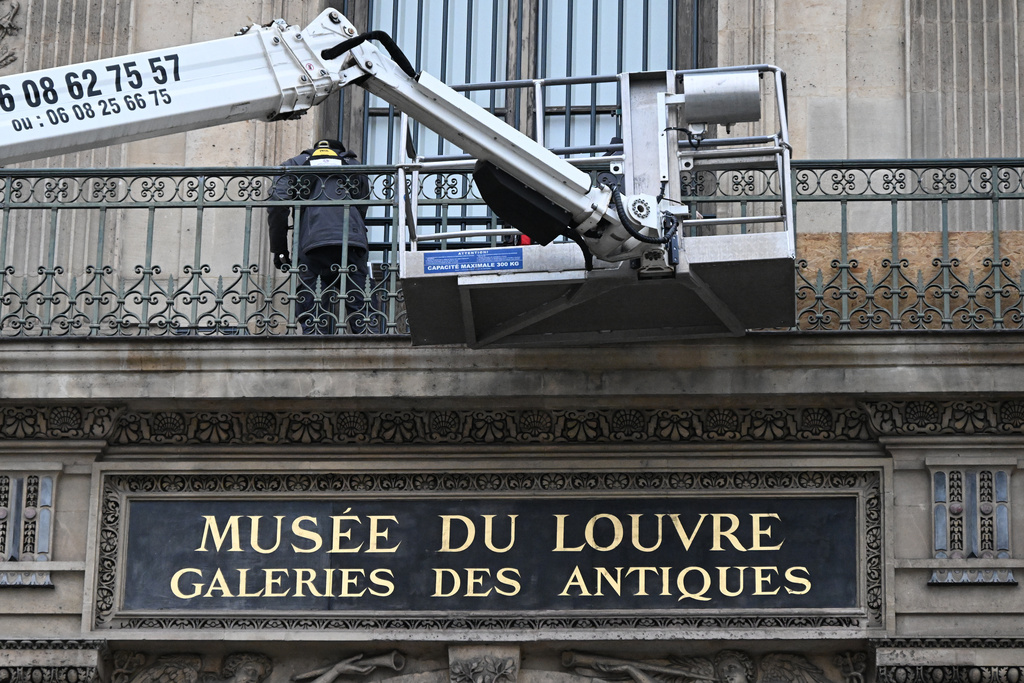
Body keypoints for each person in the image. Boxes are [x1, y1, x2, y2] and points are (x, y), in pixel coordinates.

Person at [268, 139, 371, 334]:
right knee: (362, 309)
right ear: (340, 151)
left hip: (311, 243)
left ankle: (313, 351)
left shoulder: (294, 164)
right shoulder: (354, 165)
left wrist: (280, 248)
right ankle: (373, 351)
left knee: (312, 312)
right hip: (351, 243)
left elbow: (277, 203)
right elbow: (362, 204)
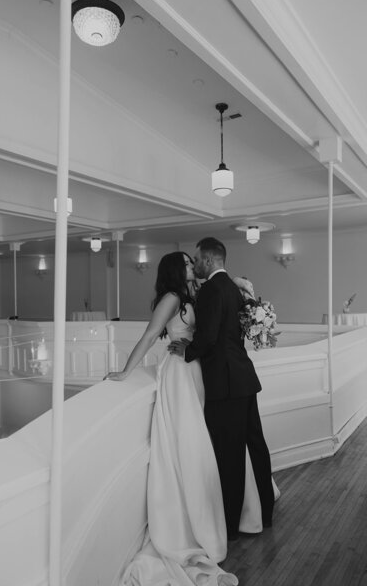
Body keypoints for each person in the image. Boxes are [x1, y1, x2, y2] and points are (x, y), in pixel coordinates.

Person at [104, 251, 239, 585]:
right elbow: (151, 334)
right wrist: (125, 371)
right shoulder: (171, 298)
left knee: (198, 440)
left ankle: (204, 517)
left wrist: (239, 284)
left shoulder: (193, 295)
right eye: (188, 264)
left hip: (195, 371)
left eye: (194, 262)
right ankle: (187, 522)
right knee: (187, 440)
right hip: (179, 373)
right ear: (177, 271)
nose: (194, 266)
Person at [169, 237, 275, 540]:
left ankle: (228, 526)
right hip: (243, 378)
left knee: (229, 457)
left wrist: (187, 350)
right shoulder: (232, 288)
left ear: (210, 261)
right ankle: (264, 511)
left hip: (225, 385)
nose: (196, 264)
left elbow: (210, 337)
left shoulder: (212, 291)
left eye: (198, 259)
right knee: (256, 446)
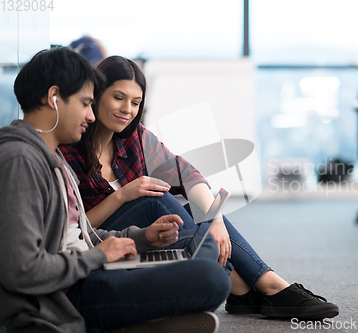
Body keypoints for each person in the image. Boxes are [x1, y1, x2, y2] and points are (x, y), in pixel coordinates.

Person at [59, 55, 340, 320]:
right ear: (96, 95)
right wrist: (121, 196)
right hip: (96, 239)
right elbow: (72, 227)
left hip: (145, 234)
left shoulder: (137, 139)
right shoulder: (68, 148)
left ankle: (258, 286)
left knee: (195, 208)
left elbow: (188, 175)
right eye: (118, 98)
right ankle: (255, 287)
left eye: (135, 102)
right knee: (153, 199)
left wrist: (214, 218)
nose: (127, 110)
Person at [0, 47, 230, 333]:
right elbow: (20, 271)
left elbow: (83, 235)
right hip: (66, 296)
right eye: (86, 103)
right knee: (212, 278)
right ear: (54, 98)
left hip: (87, 269)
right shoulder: (20, 160)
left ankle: (138, 316)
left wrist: (141, 238)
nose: (91, 115)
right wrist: (99, 257)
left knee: (203, 244)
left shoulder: (52, 158)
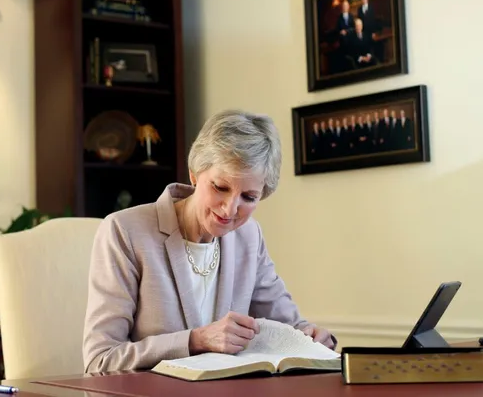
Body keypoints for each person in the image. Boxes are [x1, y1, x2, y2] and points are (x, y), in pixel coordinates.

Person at [82, 109, 336, 373]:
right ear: (194, 173)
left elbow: (292, 328)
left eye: (248, 197)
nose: (229, 209)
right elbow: (100, 360)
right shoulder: (125, 231)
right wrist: (196, 340)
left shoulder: (249, 237)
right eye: (220, 187)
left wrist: (311, 337)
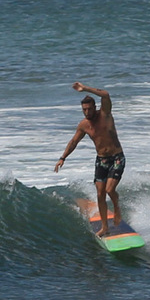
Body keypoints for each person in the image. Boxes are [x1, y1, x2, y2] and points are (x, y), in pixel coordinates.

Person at [54, 82, 125, 237]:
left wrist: (85, 88)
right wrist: (63, 158)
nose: (86, 112)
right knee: (100, 193)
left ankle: (117, 208)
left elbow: (105, 95)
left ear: (95, 108)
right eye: (84, 110)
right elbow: (73, 142)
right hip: (101, 160)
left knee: (109, 189)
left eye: (89, 109)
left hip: (117, 157)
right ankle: (105, 227)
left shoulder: (105, 114)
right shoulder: (84, 125)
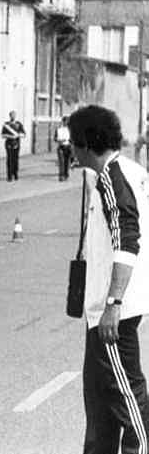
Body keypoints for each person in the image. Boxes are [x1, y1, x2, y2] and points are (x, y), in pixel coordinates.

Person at [68, 105, 149, 454]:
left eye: (73, 141)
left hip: (112, 313)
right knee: (101, 409)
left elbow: (127, 239)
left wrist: (114, 305)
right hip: (101, 312)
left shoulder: (112, 178)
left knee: (129, 402)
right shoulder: (129, 171)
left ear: (87, 143)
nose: (70, 148)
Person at [1, 110, 26, 181]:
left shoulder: (19, 124)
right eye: (11, 115)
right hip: (8, 143)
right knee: (9, 159)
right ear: (10, 116)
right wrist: (10, 136)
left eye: (14, 115)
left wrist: (17, 135)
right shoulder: (6, 124)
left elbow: (24, 134)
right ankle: (9, 176)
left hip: (16, 144)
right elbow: (3, 135)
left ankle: (15, 173)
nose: (13, 116)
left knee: (15, 159)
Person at [54, 116, 71, 181]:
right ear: (63, 121)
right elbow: (55, 138)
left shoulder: (70, 129)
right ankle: (61, 175)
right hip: (61, 147)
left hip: (68, 147)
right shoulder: (58, 129)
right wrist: (59, 140)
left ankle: (66, 174)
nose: (66, 123)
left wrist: (69, 140)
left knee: (67, 162)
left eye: (67, 121)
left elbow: (73, 138)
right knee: (61, 162)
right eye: (65, 121)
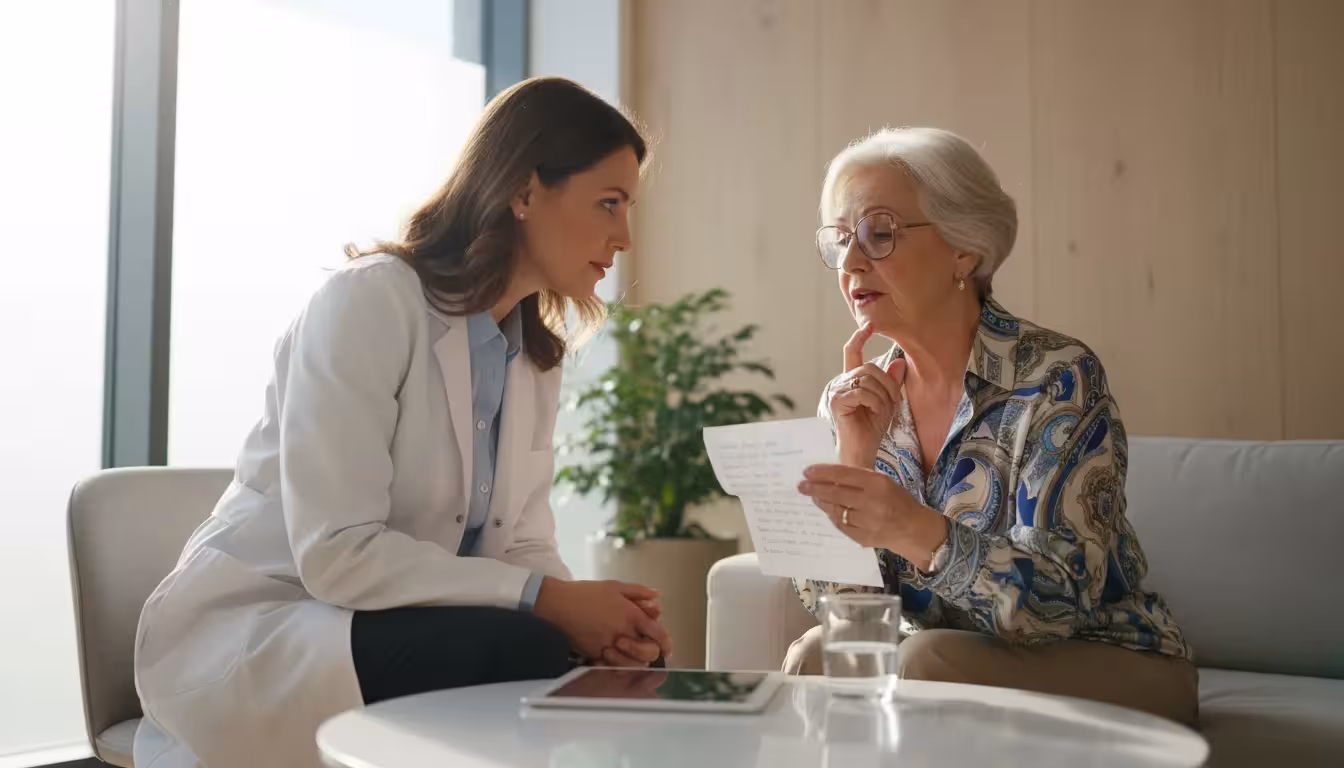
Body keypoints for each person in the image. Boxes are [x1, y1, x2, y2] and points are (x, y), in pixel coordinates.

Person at [132, 77, 673, 768]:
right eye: (608, 203)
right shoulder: (369, 303)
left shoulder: (532, 356)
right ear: (524, 191)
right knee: (527, 646)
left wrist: (598, 622)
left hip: (387, 623)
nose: (623, 237)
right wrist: (549, 602)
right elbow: (337, 554)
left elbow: (523, 545)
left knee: (597, 656)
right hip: (270, 627)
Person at [788, 127, 1196, 725]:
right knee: (820, 653)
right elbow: (843, 614)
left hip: (1106, 659)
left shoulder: (1056, 378)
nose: (851, 262)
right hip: (949, 657)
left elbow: (1055, 606)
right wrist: (852, 458)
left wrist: (914, 529)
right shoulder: (856, 399)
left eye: (880, 234)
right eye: (841, 239)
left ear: (965, 248)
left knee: (929, 661)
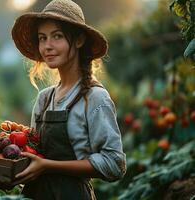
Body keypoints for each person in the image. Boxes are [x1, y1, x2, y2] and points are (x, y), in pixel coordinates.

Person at [11, 0, 126, 199]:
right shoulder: (44, 98)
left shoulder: (94, 98)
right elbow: (34, 154)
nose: (47, 46)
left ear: (79, 40)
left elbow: (114, 164)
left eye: (57, 36)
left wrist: (48, 166)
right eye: (42, 38)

|---|

• WHAT THE TASK REQUIRES: An exact copy of every entry, minus the pictures, is what you should return.

• RESPONSE TO THE TASK:
Body keypoints for each person in the image. Boxes are [x1, y1, x2, y2] and points are (x, y), in pixel coordinates.

Person at [268, 139, 371, 334]:
right knee: (362, 309)
right ear: (340, 151)
left hip: (311, 243)
left ankle: (313, 351)
left shoulder: (294, 164)
right shoulder: (354, 165)
left wrist: (280, 248)
right ankle: (373, 351)
left knee: (312, 312)
right hip: (351, 243)
left elbow: (277, 203)
right elbow: (362, 204)
Body keypoints for each person in the image. Boxes are [x1, y1, x2, y2] and points are (x, y), in pixel coordinates.

Person at [104, 251, 239, 585]:
right elbow: (151, 334)
right wrist: (125, 371)
right shoulder: (171, 298)
left knee: (198, 440)
left ankle: (204, 517)
left wrist: (239, 284)
left shoulder: (193, 295)
right eye: (188, 264)
left hip: (195, 371)
left eye: (194, 262)
right ankle: (187, 522)
right knee: (187, 440)
right hip: (179, 373)
right ear: (177, 271)
nose: (194, 266)
Person at [169, 237, 275, 540]:
left ankle: (228, 526)
right hip: (243, 378)
left knee: (229, 457)
left wrist: (187, 350)
right shoulder: (232, 288)
left ear: (210, 261)
right ankle: (264, 511)
left hip: (225, 385)
nose: (196, 264)
left elbow: (210, 337)
left shoulder: (212, 291)
left eye: (198, 259)
right knee: (256, 446)
Body keypoints for each person in the image. Boxes are [x1, y1, x2, y2] and points are (x, y), in pixel coordinates.

Person at [59, 55, 340, 320]:
right ear: (96, 95)
right wrist: (121, 196)
right hip: (96, 239)
right elbow: (72, 227)
left hip: (145, 234)
left shoulder: (137, 139)
right shoulder: (68, 148)
left ankle: (258, 286)
left knee: (195, 208)
left elbow: (188, 175)
right eye: (118, 98)
right ankle: (255, 287)
left eye: (135, 102)
right knee: (153, 199)
left wrist: (214, 218)
nose: (127, 110)
Person at [0, 47, 230, 333]:
right elbow: (20, 271)
left elbow: (83, 235)
right hip: (66, 296)
right eye: (86, 103)
right knee: (212, 278)
right ear: (54, 98)
left hip: (87, 269)
right shoulder: (20, 160)
left ankle: (138, 316)
left wrist: (141, 238)
nose: (91, 115)
right wrist: (99, 257)
left knee: (203, 244)
left shoulder: (52, 158)
Body keypoints for each person in the image. Boxes are [x1, y1, x2, y2] and points are (x, y), in pixel coordinates.

Person at [82, 109, 336, 373]:
right ear: (194, 173)
left elbow: (292, 328)
left eye: (248, 197)
nose: (229, 209)
right elbow: (100, 360)
right shoulder: (125, 231)
right wrist: (196, 340)
left shoulder: (249, 237)
right eye: (220, 187)
left wrist: (311, 337)
Body keypoints for each person in the image. Boxes are [x1, y1, x2, y2] and points are (x, y), in pixel coordinates.

Person at [54, 82, 125, 237]:
left wrist: (85, 88)
right wrist: (63, 158)
nose: (86, 112)
right knee: (100, 193)
left ankle: (117, 208)
left elbow: (105, 95)
left ear: (95, 108)
right eye: (84, 110)
right elbow: (73, 142)
right hip: (101, 160)
left knee: (109, 189)
left eye: (89, 109)
left hip: (117, 157)
right ankle: (105, 227)
left shoulder: (105, 114)
right shoulder: (84, 125)
Body keypoints for each person in the image. Boxes are [x1, y1, x2, y2] and points are (x, y), in pixel coordinates.

Person at [68, 105, 149, 454]:
left eye: (73, 141)
left hip: (112, 313)
right knee: (101, 409)
left elbow: (127, 239)
left wrist: (114, 305)
right hip: (101, 312)
left shoulder: (112, 178)
left knee: (129, 402)
right shoulder: (129, 171)
left ear: (87, 143)
nose: (70, 148)
Person at [1, 110, 26, 181]:
left shoulder: (19, 124)
right eye: (11, 115)
right hip: (8, 143)
right knee: (9, 159)
right ear: (10, 116)
right wrist: (10, 136)
left eye: (14, 115)
left wrist: (17, 135)
right shoulder: (6, 124)
left elbow: (24, 134)
right ankle: (9, 176)
left hip: (16, 144)
right elbow: (3, 135)
left ankle: (15, 173)
nose: (13, 116)
left knee: (15, 159)
Person at [54, 116, 71, 181]:
right ear: (63, 121)
right elbow: (55, 138)
left shoulder: (70, 129)
right ankle: (61, 175)
right hip: (61, 147)
left hip: (68, 147)
right shoulder: (58, 129)
right wrist: (59, 140)
left ankle: (66, 174)
nose: (66, 123)
left wrist: (69, 140)
left knee: (67, 162)
left eye: (67, 121)
left elbow: (73, 138)
right knee: (61, 162)
right eye: (65, 121)
Body keypoints for each person in the image. Boxes are [x1, y1, x2, y2] and points are (x, y), in pixel coordinates.

Person at [132, 77, 673, 768]:
right eye: (608, 203)
right shoulder: (369, 303)
left shoulder: (532, 356)
right ear: (524, 191)
right knee: (527, 646)
left wrist: (598, 622)
left hip: (387, 623)
nose: (623, 237)
right wrist: (549, 602)
right elbow: (337, 554)
left elbow: (523, 545)
left knee: (597, 656)
right hip: (270, 627)
Person at [788, 127, 1196, 725]:
right knee: (820, 653)
right elbow: (843, 614)
left hip: (1106, 659)
left shoulder: (1056, 378)
nose: (851, 262)
right hip: (949, 657)
left elbow: (1055, 606)
right wrist: (852, 458)
left wrist: (914, 529)
right shoulder: (856, 399)
left eye: (880, 234)
right eye: (841, 239)
left ear: (965, 248)
left knee: (929, 661)
Body keypoints for each person in the image. Boxes are [x1, y1, x2, y2] and points are (x, y), in pixel coordinates.

Person at [11, 0, 126, 199]:
right shoulder: (44, 98)
left shoulder: (94, 98)
right elbow: (34, 154)
nose: (47, 46)
left ear: (79, 40)
left elbow: (114, 164)
left eye: (57, 36)
left wrist: (48, 166)
right eye: (42, 38)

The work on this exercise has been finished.